CORDIS - EU research results

Improving the resolution of Neuroinflammation during repetitive mild Traumatic Brain Injury with dietary fatty acid Derivatives

Periodic Reporting for period 1 - INBID (Improving the resolution of Neuroinflammation during repetitive mild Traumatic Brain Injury with dietary fatty acid Derivatives)

Reporting period: 2018-11-01 to 2020-10-31

Historically, the two major ‘systems’ of the body were divided into nervous and immune. The former containing the electrical wiring governing our senses and our mind, the latter consisting of mobile defence cells ready to fight infection, disease and injury. Little did we know that our nerves and immune cells are so intertwined that their roles are dependent on one another. Microglia, the brain’s resident immune cells are now known to be involved in a host of brain functions, including development, neuronal function and protection from - or propagation of - disease. Recent evidence also shows that the higher functions of mammalian brains, those that manage emotions such as anxiety, and social behaviour and memory, can even be affected by mobile immune cells that have travelled to the edges of the brain. Here, immune cells do not enter the brain tissue itself, but reside in different structures bordering the brain and release factors that can change the way nerves work, and as a result, how animals behave. In certain circumstances, the brain may become inflamed, due to an injury or disease. This can even happen in ‘mild’ injuries such as a bang to the head, resulting in mild traumatic brain injury or concussion.

Concussion affects millions of people world-wide each year due to accidents, assaults, domestic violence, contact sports and war. These injuries increase the risk of developing mental health issues such as long-term anxiety and depression and neurodegenerative diseases such as Alzheimer's. Repeated head injury is particularly dangerous. Therefore, understanding the mechanisms that underpin these problems is critical to treating brain injury and disease.

Overall objectives of the work

1) Define the immune-mediated brain inflammation in mouse model of brain injury

2) Develop approaches to promote the resolution of brain inflammation in response to brain injury, with a special focus on dietary lipids as beneficial agents.
We have developed and characterised a clinically relevant model of single and repeated closed-head injury which produces acute neurological symptoms, meningeal inflammation, region-specific microglial activation and emotional and cognitive deficits that persist for one week and continue for 30 days after injury, in adult mice.

This model is currently being used to assess various treatments for disrupted emotional and cognitive behaviour, including the use of different types of diet.

The experiments are ongoing but, if validated, the findings may change the way brain damage is assessed in the clinic after a head injury.
We have made several novel discoveries, some of which have been unexpected and therefore all the more exciting. Our results point to brain region-specific changes after mild brain injury. These studies indicate that certain areas within the brain are underappreciated in terms of their relevance to patient wellbeing after injury. As a result, we envisage the establishment of new imaging protocols that could provide diagnostic biomarkers for human concussion.

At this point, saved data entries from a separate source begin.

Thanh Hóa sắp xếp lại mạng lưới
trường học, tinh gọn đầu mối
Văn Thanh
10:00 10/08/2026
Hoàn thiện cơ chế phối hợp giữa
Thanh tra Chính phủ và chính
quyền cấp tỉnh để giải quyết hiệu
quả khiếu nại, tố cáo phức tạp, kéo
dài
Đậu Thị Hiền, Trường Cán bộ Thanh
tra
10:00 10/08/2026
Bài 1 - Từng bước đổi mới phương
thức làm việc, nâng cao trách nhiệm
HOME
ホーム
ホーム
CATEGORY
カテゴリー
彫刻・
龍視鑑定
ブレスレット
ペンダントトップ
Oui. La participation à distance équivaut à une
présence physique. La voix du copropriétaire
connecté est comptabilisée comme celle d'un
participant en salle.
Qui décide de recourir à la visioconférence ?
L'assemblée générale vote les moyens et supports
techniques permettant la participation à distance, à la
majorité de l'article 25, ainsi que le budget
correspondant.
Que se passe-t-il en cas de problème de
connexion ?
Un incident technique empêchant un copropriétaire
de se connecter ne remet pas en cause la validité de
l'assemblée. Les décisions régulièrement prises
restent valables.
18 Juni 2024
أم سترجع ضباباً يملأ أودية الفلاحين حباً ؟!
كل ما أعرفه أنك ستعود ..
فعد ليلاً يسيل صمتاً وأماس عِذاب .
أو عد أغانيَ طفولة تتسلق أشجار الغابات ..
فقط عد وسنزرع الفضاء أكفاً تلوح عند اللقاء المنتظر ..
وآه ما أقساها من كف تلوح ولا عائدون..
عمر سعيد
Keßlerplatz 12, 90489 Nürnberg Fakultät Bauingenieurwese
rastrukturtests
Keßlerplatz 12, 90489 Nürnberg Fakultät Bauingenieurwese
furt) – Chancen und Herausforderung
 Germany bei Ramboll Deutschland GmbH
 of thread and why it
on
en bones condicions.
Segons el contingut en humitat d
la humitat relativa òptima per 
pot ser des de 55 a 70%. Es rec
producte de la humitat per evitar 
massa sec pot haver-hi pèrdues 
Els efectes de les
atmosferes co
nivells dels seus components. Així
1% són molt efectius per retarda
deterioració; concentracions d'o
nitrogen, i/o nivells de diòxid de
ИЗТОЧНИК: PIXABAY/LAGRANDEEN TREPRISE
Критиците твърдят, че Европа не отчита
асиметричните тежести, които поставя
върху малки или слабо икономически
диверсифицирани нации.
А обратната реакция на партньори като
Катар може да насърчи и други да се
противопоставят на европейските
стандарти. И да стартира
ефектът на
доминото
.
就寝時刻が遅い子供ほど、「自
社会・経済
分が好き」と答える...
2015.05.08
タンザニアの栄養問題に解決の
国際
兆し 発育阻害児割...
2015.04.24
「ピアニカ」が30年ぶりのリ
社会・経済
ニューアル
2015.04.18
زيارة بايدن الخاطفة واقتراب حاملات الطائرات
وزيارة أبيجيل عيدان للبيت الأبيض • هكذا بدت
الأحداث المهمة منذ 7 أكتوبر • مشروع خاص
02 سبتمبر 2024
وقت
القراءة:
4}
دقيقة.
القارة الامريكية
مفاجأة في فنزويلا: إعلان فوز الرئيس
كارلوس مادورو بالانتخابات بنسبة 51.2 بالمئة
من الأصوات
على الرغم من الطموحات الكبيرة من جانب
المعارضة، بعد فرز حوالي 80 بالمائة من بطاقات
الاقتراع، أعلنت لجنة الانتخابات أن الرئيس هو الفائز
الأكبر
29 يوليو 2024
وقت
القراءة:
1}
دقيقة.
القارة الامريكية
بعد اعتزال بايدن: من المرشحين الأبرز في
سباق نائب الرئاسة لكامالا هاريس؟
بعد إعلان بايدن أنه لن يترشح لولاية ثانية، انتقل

Such translational work would sit at the crossroads of neuroscience and immunology, investigating a brain injury as a cause of mental health issues that may be driven by fundamental immune mechanisms. These neuroimmunological mechanisms will be relevant across a broad range of injury and disease. This may be the foundation of a long-term research program that could change how mild brain injuries are diagnosed and treated.
The meninges and their associated immune cells. The meninges become inflamed after mTBI.